Blotter Three Pack: Holiday Crime Spirit
Hoboken Police Blotter Report: 12/14/2010
When poverty stricken, the Christmas Spirit turns to crime
At approximately 9:15am on Monday, while opening the Tree Barn, it became apparent that someone had entered the premises and attempted to pry open the on-site ATM unit.
This alleged actor was nowhere to be found, but had abandoned a pick axe on site near the ATM.
Times are tough these days – and money is money – even if getting some means breaking into a church on Sunday night to disrupt the peaceful operation of a Christmas tree and decoration business.
Maybe it’s time to revise that old saying? “He who has not Christmas in his heart
will never find it under a tree may find it in an ATM.”
GPS units once again popular for 2010 Holiday Season
These incidents, taking place at a number of locations around Hoboken, would up in a net loss of three GPS units, an Apple iPod Touch, a set of golf clubs, and of course broken handles and car locks. One unlucky lady found that her father’s vehicle was vandalized (and GPS stolen) while parked at the Shop Rite parking lot, while she (ahem) “shopped” for 3.5 hours on Monday night. Looks like that “free” parking isn’t always what it’s cracked up to be, though.

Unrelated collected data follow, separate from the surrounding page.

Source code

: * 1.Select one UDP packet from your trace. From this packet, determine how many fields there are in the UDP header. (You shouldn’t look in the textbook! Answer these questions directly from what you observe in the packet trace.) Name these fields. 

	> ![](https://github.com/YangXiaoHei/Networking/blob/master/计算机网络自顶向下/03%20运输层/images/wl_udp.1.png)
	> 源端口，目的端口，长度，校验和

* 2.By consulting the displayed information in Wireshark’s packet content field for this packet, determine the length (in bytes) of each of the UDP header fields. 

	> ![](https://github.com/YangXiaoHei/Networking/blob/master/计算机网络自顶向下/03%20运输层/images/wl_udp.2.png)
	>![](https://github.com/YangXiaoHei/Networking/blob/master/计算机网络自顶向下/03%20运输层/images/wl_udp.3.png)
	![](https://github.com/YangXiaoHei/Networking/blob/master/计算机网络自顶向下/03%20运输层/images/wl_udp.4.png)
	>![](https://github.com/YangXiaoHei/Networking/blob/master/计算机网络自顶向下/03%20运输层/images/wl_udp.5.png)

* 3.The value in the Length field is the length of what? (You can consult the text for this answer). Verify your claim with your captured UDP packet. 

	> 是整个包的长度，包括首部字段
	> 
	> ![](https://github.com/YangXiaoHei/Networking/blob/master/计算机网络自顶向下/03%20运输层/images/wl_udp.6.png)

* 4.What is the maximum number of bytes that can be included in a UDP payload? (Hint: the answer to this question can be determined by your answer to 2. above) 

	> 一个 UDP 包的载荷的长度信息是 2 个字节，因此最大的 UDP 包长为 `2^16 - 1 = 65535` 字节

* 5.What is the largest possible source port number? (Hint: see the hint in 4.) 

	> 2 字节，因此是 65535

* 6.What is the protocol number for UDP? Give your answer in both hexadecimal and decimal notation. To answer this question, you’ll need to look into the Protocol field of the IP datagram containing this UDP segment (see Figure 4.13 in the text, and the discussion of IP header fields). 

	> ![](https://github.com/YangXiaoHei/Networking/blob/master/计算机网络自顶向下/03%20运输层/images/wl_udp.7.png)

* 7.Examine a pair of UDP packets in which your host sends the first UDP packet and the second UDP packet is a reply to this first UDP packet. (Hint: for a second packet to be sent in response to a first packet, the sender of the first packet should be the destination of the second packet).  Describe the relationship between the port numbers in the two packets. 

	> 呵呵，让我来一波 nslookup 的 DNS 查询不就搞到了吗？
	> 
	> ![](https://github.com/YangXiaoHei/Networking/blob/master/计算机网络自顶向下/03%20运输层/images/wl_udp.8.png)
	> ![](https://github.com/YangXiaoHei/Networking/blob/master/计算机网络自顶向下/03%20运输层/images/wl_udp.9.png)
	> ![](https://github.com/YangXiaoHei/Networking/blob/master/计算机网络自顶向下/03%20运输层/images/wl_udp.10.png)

Merry Christmas to all new GPS owners – come back again soon!
New marketing slogan aimed at would-be thieves: “Visit Hoboken, we keep a selection of high-end electronics on display for your window-shopping pleasure!”
Another Psycho Ex Girlfriend Incident
A few weeks ago, Hoboken411 reported about an incident where an ex-girlfriend entered a man’s apartment with an old set of keys (while he was with another female), an proceeded to bite him.

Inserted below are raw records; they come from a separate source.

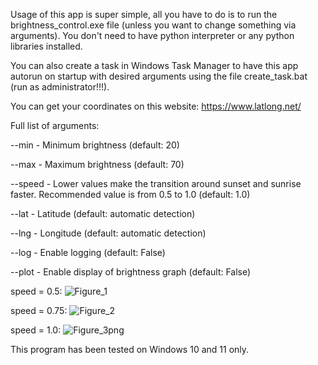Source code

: Usage of this app is super simple, all you have to do is to run the brightness_control.exe file (unless you want to change something via arguments). You don't need to have python interpreter or any python libraries installed.

You can also create a task in Windows Task Manager to have this app autorun on startup with desired arguments using the file create_task.bat (run as administrator!!!).

You can get your coordinates on this website: https://www.latlong.net/

Full list of arguments:

--min - Minimum brightness (default: 20)

--max - Maximum brightness (default: 70)

--speed - Lower values make the transition around sunset and sunrise faster. Recommended value is from 0.5 to 1.0 (default: 1.0)

--lat - Latitude (default: automatic detection)

--lng - Longitude (default: automatic detection)

--log - Enable logging (default: False)

--plot - Enable display of brightness graph (default: False)

speed = 0.5:
![Figure_1](https://github.com/user-attachments/assets/c3da827e-1e55-49d7-bb40-860e07eec6a0)

speed = 0.75:
![Figure_2](https://github.com/user-attachments/assets/302d8ff7-279f-4a75-92ae-141448b50aa6)

speed = 1.0:
![Figure_3png](https://github.com/user-attachments/assets/a74f5940-0927-4287-97be-d011ca277eae)

This program has been tested on Windows 10 and 11 only.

More recently, an ex-girlfriend who apparently did not have a key, instead hurled a brick through the unlucky man’s first floor window near 2nd and Garden Streets. Not sure what drama may have preceded this incident – but because the female actor violated a Final Restraining Order and was subsequently charged with Domestic Violence Criminal Mischief, things are likely to grow more complicated on her end.
Moral: If you have a crazy ex, always change your locks and live above the ground floor.
Business Idea: Hey Real Estate Agents – you might want to add “specializing in finding the best anti-crazy ex-girlfriend apartments in town” to your list of services!